→ Set exercise:
From the records, copy verbatim only the part that opens with the line containing "2.28.2 catalogue (DETECT_THRESH" and closes with the line containing "371 160 4 3 - 3.4", including both of those lines.

═══ Extracted information

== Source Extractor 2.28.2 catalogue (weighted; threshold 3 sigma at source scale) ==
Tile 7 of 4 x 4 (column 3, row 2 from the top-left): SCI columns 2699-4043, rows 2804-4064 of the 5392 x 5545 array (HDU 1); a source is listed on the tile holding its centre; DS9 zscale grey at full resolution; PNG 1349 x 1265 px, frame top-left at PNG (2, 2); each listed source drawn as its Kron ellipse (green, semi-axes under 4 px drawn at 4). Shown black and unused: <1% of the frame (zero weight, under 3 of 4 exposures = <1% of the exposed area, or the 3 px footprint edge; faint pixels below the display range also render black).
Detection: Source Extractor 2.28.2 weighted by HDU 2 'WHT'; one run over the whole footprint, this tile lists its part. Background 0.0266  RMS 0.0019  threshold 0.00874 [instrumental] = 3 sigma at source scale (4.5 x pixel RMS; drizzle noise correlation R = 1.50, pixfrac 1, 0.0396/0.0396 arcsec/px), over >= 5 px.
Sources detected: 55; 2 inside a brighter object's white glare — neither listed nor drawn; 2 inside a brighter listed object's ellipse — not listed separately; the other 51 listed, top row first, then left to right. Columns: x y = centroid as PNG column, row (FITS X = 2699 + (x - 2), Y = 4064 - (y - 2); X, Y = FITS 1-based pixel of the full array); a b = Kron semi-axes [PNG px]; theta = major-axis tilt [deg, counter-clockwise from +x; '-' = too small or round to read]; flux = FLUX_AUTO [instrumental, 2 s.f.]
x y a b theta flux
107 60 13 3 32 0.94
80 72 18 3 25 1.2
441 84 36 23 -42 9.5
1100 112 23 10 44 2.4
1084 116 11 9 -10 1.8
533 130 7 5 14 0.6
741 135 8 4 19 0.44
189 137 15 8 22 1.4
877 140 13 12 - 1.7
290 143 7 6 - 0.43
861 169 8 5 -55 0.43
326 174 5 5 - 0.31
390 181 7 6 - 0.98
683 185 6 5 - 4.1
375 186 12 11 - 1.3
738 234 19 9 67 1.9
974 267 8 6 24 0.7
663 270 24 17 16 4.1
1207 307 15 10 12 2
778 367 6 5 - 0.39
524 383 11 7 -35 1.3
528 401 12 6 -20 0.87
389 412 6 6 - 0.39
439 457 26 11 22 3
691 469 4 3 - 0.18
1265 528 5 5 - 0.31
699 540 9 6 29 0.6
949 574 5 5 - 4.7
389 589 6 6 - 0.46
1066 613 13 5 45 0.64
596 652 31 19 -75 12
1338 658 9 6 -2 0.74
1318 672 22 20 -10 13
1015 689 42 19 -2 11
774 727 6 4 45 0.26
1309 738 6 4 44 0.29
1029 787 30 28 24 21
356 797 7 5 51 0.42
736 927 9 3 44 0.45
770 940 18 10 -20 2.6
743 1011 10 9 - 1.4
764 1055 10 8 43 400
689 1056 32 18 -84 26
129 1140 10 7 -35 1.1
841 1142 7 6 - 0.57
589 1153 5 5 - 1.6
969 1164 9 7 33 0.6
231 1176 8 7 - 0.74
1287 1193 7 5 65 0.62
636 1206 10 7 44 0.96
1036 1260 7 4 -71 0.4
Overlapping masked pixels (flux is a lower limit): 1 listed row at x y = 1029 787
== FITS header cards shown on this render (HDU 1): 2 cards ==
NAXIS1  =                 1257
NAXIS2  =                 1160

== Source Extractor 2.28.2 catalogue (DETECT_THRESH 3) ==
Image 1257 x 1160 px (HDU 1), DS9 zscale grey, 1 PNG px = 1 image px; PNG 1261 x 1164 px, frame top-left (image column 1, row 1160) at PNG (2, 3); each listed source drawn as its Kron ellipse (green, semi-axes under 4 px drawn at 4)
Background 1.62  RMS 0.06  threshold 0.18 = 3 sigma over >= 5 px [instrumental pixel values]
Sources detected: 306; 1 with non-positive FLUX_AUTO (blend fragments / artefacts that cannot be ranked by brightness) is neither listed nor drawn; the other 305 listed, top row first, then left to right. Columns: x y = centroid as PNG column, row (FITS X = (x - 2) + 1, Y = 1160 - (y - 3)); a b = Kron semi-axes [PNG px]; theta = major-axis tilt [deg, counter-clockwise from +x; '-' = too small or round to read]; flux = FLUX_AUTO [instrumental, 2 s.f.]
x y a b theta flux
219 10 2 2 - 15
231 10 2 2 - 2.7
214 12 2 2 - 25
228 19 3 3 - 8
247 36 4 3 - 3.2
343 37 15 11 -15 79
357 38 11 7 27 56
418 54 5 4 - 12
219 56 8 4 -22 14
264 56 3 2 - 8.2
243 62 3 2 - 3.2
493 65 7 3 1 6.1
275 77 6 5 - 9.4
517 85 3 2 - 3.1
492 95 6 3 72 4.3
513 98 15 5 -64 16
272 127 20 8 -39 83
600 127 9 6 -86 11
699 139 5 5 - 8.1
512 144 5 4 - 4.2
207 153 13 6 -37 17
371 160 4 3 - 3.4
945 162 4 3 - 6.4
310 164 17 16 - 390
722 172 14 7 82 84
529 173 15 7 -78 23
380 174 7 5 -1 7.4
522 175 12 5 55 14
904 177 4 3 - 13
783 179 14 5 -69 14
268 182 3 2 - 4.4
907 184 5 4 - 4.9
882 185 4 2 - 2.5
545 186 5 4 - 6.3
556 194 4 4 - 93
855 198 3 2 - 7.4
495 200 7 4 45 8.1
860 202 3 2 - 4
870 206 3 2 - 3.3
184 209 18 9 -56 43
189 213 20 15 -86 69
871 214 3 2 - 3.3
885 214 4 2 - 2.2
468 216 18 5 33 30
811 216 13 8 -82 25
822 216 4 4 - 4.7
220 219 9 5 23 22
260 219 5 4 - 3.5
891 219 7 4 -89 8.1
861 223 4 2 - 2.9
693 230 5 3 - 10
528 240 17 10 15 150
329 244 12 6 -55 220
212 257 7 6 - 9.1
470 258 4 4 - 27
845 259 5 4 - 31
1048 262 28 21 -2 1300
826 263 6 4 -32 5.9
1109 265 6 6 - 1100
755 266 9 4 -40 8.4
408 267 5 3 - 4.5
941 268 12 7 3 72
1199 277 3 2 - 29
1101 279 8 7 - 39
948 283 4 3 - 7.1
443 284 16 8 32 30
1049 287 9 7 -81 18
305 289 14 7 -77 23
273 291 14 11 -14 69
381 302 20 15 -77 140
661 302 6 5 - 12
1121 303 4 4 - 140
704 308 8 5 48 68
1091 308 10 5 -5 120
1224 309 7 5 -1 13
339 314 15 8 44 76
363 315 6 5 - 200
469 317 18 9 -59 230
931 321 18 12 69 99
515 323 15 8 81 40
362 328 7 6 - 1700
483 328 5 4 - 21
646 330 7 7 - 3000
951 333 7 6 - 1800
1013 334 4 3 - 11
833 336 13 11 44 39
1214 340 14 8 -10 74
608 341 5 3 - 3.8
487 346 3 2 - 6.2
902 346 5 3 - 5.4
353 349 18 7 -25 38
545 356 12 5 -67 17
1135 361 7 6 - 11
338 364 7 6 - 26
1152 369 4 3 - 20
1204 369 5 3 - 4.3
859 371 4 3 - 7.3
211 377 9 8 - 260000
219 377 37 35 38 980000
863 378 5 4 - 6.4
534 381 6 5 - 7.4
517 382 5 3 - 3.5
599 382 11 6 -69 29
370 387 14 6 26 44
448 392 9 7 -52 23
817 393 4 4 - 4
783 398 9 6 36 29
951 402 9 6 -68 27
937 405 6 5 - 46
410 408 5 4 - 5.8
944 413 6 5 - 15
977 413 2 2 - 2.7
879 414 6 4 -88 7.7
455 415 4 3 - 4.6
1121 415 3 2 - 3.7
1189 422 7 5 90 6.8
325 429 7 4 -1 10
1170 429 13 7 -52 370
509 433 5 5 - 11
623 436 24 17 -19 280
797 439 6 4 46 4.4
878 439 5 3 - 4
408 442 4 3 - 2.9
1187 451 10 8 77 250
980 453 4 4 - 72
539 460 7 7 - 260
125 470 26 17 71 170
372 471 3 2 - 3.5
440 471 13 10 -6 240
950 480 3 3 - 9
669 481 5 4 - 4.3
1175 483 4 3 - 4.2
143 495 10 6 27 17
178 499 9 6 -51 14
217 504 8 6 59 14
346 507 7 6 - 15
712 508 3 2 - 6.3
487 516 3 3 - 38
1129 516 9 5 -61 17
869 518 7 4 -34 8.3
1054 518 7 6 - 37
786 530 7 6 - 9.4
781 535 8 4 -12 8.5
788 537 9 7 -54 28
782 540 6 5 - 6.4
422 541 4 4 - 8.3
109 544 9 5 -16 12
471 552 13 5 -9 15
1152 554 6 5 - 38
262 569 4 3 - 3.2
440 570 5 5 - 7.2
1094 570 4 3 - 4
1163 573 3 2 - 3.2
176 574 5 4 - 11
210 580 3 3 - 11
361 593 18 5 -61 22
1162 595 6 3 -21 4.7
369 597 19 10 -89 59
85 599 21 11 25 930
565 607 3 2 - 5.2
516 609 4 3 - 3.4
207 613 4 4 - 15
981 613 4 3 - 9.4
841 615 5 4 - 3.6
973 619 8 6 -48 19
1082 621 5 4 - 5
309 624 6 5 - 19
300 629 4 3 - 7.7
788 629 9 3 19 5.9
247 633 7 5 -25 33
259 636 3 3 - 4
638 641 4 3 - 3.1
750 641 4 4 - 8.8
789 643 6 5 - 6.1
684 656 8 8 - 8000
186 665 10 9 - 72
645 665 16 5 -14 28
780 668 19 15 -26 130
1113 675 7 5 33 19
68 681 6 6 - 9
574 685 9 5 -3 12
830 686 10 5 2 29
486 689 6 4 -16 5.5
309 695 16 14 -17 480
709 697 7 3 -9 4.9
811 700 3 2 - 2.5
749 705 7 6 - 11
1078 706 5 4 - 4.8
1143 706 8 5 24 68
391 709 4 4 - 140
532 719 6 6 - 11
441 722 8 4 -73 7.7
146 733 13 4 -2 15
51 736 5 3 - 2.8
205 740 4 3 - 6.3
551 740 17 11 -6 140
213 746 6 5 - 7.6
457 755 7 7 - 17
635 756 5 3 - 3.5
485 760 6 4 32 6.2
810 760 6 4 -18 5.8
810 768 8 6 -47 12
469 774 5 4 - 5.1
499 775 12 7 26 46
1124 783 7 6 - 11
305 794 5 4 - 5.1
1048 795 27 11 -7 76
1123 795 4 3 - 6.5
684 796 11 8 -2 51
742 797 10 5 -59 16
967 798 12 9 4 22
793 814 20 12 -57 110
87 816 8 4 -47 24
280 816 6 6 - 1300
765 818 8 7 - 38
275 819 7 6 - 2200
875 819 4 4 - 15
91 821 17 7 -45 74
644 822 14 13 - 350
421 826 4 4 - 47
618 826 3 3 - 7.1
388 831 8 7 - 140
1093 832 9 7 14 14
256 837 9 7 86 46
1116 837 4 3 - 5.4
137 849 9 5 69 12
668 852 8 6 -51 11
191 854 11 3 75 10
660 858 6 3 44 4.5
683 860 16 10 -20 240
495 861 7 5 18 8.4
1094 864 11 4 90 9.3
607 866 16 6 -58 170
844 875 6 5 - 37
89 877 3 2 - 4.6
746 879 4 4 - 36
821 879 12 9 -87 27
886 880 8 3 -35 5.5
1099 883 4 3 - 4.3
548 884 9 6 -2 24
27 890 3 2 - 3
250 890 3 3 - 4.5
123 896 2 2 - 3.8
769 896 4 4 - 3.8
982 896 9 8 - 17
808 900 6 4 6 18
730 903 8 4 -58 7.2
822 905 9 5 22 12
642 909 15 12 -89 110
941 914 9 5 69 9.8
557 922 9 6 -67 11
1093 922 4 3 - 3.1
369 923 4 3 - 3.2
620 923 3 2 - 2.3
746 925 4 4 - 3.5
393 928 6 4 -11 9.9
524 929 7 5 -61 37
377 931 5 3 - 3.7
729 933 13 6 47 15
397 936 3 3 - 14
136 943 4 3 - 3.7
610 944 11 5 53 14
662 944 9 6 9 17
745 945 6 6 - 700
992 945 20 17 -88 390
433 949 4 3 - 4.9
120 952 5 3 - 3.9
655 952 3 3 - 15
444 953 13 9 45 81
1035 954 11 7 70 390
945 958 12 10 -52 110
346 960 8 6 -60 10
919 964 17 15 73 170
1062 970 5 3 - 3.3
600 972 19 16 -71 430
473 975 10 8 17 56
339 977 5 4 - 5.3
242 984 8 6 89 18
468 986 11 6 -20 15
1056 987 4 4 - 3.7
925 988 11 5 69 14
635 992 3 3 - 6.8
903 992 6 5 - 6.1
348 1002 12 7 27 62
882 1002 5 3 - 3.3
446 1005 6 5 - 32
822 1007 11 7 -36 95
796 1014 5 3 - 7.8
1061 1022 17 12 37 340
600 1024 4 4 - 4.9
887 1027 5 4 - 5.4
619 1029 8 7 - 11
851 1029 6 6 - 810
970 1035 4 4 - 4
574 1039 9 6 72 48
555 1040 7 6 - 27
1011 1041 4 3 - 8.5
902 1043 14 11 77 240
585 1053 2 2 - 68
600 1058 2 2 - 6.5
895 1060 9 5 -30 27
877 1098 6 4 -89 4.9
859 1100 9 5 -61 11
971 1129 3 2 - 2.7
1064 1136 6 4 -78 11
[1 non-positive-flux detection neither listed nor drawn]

══════

→ Solution below:
== Source Extractor 2.28.2 catalogue (DETECT_THRESH 3) ==
Image 1257 x 1160 px (HDU 1), DS9 zscale grey, 1 PNG px = 1 image px; PNG 1261 x 1164 px, frame top-left (image column 1, row 1160) at PNG (2, 3); each listed source drawn as its Kron ellipse (green, semi-axes under 4 px drawn at 4)
Background 1.62  RMS 0.06  threshold 0.18 = 3 sigma over >= 5 px [instrumental pixel values]
Sources detected: 306; 1 with non-positive FLUX_AUTO (blend fragments / artefacts that cannot be ranked by brightness) is neither listed nor drawn; the other 305 listed, top row first, then left to right. Columns: x y = centroid as PNG column, row (FITS X = (x - 2) + 1, Y = 1160 - (y - 3)); a b = Kron semi-axes [PNG px]; theta = major-axis tilt [deg, counter-clockwise from +x; '-' = too small or round to read]; flux = FLUX_AUTO [instrumental, 2 s.f.]
x y a b theta flux
219 10 2 2 - 15
231 10 2 2 - 2.7
214 12 2 2 - 25
228 19 3 3 - 8
247 36 4 3 - 3.2
343 37 15 11 -15 79
357 38 11 7 27 56
418 54 5 4 - 12
219 56 8 4 -22 14
264 56 3 2 - 8.2
243 62 3 2 - 3.2
493 65 7 3 1 6.1
275 77 6 5 - 9.4
517 85 3 2 - 3.1
492 95 6 3 72 4.3
513 98 15 5 -64 16
272 127 20 8 -39 83
600 127 9 6 -86 11
699 139 5 5 - 8.1
512 144 5 4 - 4.2
207 153 13 6 -37 17
371 160 4 3 - 3.4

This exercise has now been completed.